What is a Peripheral IV?

A peripheral intravenous line (PIV or IV) is a small, flexible tube inserted into a peripheral vein for the purpose of administering medications, fluids, and nutrients directly into the bloodstream. This is a common procedure in various healthcare settings and is usually placed in the hand, arm, or sometimes the foot of the patient.

Why is Peripheral IV Important in Nursing?

Nurses frequently use peripheral IVs because they provide a quick and efficient method to deliver treatment directly into the circulatory system. This is essential for patients who need rapid medication administration, fluid resuscitation, or blood transfusions. It’s also vital for maintaining hydration and electrolyte balance, especially in patients who cannot take oral medications or fluids.

How to Insert a Peripheral IV?

The process of inserting a peripheral IV involves several steps. Firstly, the nurse needs to gather all necessary supplies, including gloves, antiseptic, a tourniquet, an IV catheter, and a saline flush. After identifying a suitable vein, the site is cleaned with an antiseptic. The tourniquet is applied to engorge the vein, and the catheter is inserted at a shallow angle. Once blood return is observed, the catheter is advanced into the vein, and the needle is removed. The IV is then secured with a dressing and connected to the IV tubing.

What are the Risks and Complications?

While peripheral IVs are generally safe, there are potential risks and complications. These include infection, phlebitis, infiltration, and extravasation. Infection can occur if the insertion site or equipment is not sterile. Phlebitis is the inflammation of the vein, often resulting from irritation or trauma. Infiltration happens when IV fluid leaks into the surrounding tissue, while extravasation is the leakage of vesicant drugs into the tissue, causing more severe damage.

How to Prevent Complications?

To prevent complications, it is crucial to follow aseptic techniques during insertion and maintenance of the IV. The insertion site should be monitored regularly for signs of infection, swelling, or redness. The IV should be flushed with saline to ensure patency and to prevent clot formation. Dressing changes should be performed according to hospital protocols, and the IV site should be rotated every 72-96 hours or as clinically indicated.
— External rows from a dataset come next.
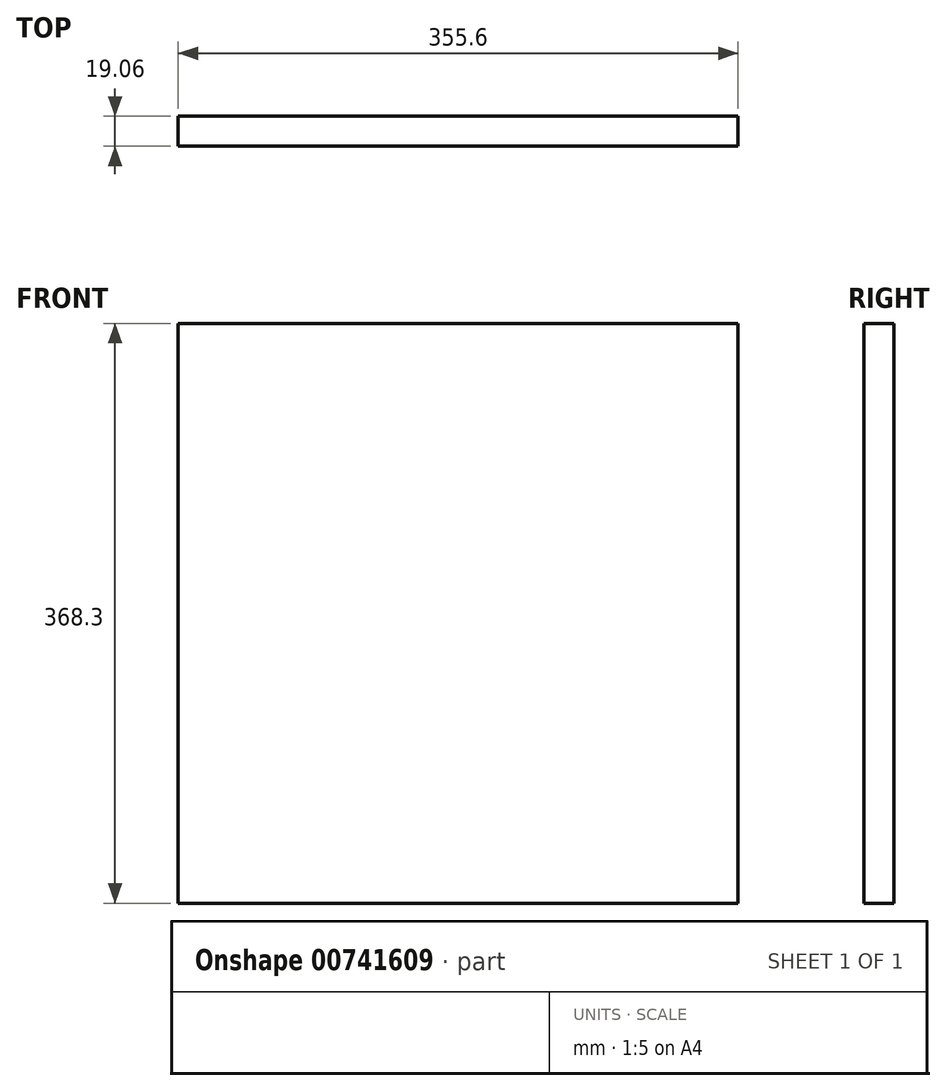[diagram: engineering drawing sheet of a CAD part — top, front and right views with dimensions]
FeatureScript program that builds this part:
annotation { "Feature Type Name" : "Feature", "Feature Type Description" : "" }
export const myFeature = defineFeature(function(context is Context, id is Id, definition is map)
    precondition{}
    {
        {
            var Q0;
            Q0=qCreatedBy(makeId("Right.planeOp"),FACE);
            var sketch = newSketch(context, id + "F0", { "sketchPlane" : qUnion([Q0])});
            skLineSegment(sketch, "E0.bottom", {"start": v(9.52, 184.15) * mm, "end": v(-9.53, 184.15) * mm});
            skLineSegment(sketch, "E0.top", {"start": v(9.53, -184.15) * mm, "end": v(-9.52, -184.15) * mm});
            skLineSegment(sketch, "E0.left", {"start": v(9.52, 184.15) * mm, "end": v(9.53, -184.15) * mm});
            skLineSegment(sketch, "E0.right", {"start": v(-9.53, 184.15) * mm, "end": v(-9.52, -184.15) * mm});
            skPoint(sketch, "E0.middle", {"position": v(0, 0) * mm});
            skSolve(sketch);
        }
        {
            var Q0;
            Q0 = qSketchRegion(id + "F0", true);
            extrude(context, id + "F1", {"entities" : qUnion([Q0]), "depth" : 355.6 * mm, "offsetDistance" : 25.4 * mm});
        }
    });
How to Care for a Peripheral IV?

Peripheral IV care involves regular inspection and maintenance. Nurses should check the IV site for any signs of complications at least once per shift. The IV tubing should be labeled with the date and time of insertion and changed according to institutional policy, generally every 72-96 hours. It’s also important to educate patients about the signs of potential complications and when to alert healthcare providers.

When to Remove a Peripheral IV?

A peripheral IV should be removed when it is no longer needed, if it becomes non-functional, or if there are signs of complications such as infection or phlebitis. The removal process involves stopping the IV infusion, removing the dressing, and carefully withdrawing the catheter. The site is then covered with a sterile gauze or bandage to stop any bleeding.

Conclusion

Peripheral IVs are a fundamental part of nursing care, providing a vital route for medication and fluid administration. Proper insertion, maintenance, and monitoring are essential to minimize risks and ensure patient safety. By adhering to best practices and protocols, nurses can effectively manage peripheral IVs and provide high-quality care to their patients.